WHAT THE TASK REQUIRES =>
Output, exactly as written, the lines below from the one that has "Jai | P | Y |" through the one that has "iii. Rose –"; nothing else, and no pictures.

Transcribed page contents:

Content starts

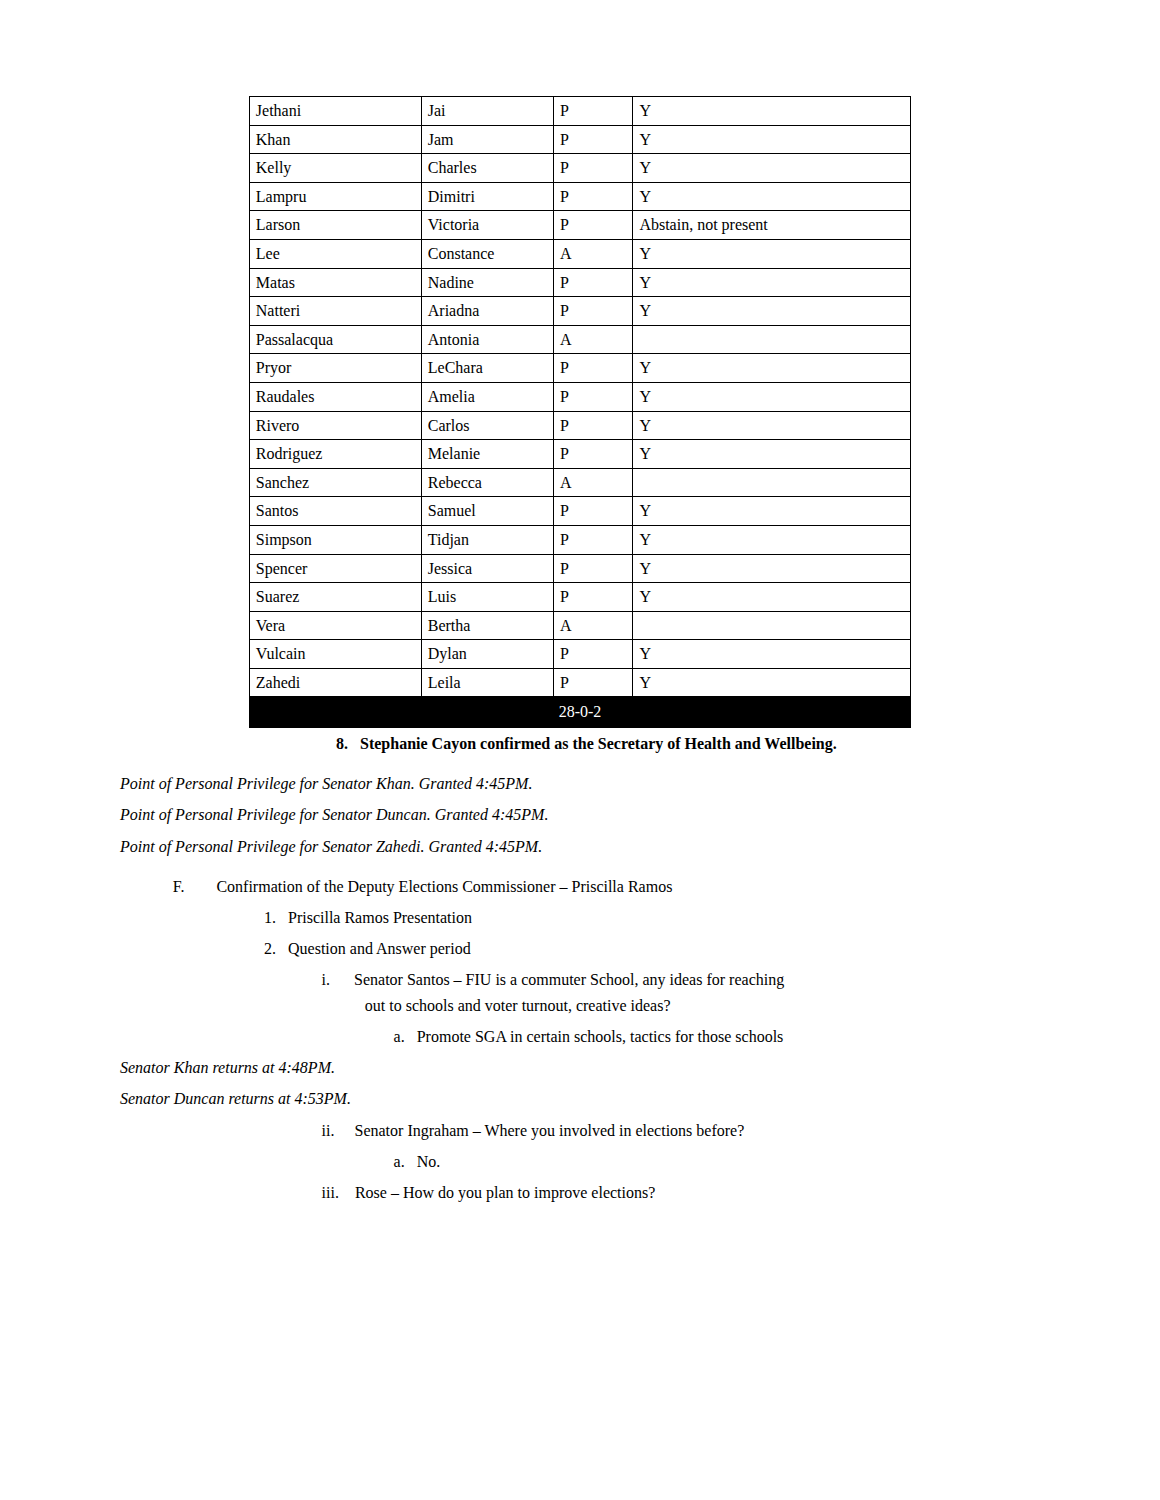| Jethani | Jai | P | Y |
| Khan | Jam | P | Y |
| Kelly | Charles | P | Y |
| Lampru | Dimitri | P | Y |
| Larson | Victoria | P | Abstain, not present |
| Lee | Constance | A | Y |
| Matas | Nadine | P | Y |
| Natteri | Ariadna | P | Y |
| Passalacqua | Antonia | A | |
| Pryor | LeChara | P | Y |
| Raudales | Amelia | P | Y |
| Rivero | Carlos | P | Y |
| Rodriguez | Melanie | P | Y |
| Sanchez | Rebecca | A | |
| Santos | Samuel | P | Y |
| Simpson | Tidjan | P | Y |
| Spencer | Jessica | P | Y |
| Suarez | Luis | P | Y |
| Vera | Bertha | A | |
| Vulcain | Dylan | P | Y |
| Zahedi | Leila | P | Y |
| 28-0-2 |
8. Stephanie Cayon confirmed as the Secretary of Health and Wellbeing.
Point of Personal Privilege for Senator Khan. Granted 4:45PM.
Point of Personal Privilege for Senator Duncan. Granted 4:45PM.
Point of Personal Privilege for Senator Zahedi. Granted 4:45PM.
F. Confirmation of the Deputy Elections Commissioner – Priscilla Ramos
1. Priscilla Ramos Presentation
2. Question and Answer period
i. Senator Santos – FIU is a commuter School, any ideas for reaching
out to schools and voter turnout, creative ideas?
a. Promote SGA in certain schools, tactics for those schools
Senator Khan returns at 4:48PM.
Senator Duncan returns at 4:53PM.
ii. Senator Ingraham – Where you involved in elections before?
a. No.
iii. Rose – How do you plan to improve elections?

Content ends
Content starts

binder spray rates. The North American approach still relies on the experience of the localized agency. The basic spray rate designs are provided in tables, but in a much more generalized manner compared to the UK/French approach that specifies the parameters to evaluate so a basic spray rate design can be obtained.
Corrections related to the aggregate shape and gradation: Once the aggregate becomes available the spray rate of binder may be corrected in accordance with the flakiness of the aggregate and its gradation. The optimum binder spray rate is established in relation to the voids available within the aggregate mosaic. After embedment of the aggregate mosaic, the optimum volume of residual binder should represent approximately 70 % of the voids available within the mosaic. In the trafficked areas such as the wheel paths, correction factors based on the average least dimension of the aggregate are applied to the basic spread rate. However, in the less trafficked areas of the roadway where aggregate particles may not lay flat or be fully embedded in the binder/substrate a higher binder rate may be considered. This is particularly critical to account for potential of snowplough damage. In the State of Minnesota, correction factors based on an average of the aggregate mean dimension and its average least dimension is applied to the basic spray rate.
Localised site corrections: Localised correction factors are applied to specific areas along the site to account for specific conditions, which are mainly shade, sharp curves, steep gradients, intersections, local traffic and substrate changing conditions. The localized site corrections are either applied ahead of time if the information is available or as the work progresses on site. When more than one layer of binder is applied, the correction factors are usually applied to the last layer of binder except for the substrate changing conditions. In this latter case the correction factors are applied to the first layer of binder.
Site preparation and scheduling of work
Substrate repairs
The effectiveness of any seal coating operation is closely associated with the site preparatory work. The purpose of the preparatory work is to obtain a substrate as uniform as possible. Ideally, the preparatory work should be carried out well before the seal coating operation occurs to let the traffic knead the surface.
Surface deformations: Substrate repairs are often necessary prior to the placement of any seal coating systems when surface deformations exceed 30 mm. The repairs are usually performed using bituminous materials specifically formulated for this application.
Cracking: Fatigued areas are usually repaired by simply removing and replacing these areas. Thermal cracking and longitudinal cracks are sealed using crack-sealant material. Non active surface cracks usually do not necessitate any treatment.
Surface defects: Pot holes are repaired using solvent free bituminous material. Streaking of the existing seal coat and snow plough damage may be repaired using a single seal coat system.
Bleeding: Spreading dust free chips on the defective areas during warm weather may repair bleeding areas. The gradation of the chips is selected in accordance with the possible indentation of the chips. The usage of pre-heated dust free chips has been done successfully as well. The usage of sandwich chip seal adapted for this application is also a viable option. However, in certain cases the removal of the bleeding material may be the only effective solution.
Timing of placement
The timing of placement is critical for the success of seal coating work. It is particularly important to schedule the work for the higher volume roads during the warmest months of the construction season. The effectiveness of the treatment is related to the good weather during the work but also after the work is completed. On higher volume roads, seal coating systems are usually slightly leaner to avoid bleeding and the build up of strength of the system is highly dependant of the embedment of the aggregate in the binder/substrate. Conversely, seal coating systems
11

Content ends
Content starts

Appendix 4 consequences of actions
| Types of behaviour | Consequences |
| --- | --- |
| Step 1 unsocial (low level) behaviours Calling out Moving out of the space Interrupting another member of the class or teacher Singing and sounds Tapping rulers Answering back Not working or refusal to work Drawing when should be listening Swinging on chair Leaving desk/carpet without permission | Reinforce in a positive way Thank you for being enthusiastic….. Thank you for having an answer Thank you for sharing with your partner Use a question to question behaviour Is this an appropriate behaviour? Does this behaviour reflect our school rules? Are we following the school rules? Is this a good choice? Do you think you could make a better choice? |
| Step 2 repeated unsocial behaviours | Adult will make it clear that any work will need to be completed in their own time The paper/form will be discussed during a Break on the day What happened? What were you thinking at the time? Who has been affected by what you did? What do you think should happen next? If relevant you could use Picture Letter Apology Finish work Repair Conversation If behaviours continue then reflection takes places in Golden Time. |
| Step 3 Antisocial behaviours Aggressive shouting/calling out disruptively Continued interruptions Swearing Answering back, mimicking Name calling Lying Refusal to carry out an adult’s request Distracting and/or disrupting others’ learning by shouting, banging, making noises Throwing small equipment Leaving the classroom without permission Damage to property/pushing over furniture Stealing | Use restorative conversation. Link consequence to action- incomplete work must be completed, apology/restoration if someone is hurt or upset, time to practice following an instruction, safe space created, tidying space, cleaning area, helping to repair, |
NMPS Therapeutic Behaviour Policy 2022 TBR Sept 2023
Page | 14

Content ends

WRITTEN SOLUTION =>
| Jethani | Jai | P | Y |
| Khan | Jam | P | Y |
| Kelly | Charles | P | Y |
| Lampru | Dimitri | P | Y |
| Larson | Victoria | P | Abstain, not present |
| Lee | Constance | A | Y |
| Matas | Nadine | P | Y |
| Natteri | Ariadna | P | Y |
| Passalacqua | Antonia | A | |
| Pryor | LeChara | P | Y |
| Raudales | Amelia | P | Y |
| Rivero | Carlos | P | Y |
| Rodriguez | Melanie | P | Y |
| Sanchez | Rebecca | A | |
| Santos | Samuel | P | Y |
| Simpson | Tidjan | P | Y |
| Spencer | Jessica | P | Y |
| Suarez | Luis | P | Y |
| Vera | Bertha | A | |
| Vulcain | Dylan | P | Y |
| Zahedi | Leila | P | Y |
| 28-0-2 |
8. Stephanie Cayon confirmed as the Secretary of Health and Wellbeing.
Point of Personal Privilege for Senator Khan. Granted 4:45PM.
Point of Personal Privilege for Senator Duncan. Granted 4:45PM.
Point of Personal Privilege for Senator Zahedi. Granted 4:45PM.
F. Confirmation of the Deputy Elections Commissioner – Priscilla Ramos
1. Priscilla Ramos Presentation
2. Question and Answer period
i. Senator Santos – FIU is a commuter School, any ideas for reaching
out to schools and voter turnout, creative ideas?
a. Promote SGA in certain schools, tactics for those schools
Senator Khan returns at 4:48PM.
Senator Duncan returns at 4:53PM.
ii. Senator Ingraham – Where you involved in elections before?
a. No.
iii. Rose – How do you plan to improve elections?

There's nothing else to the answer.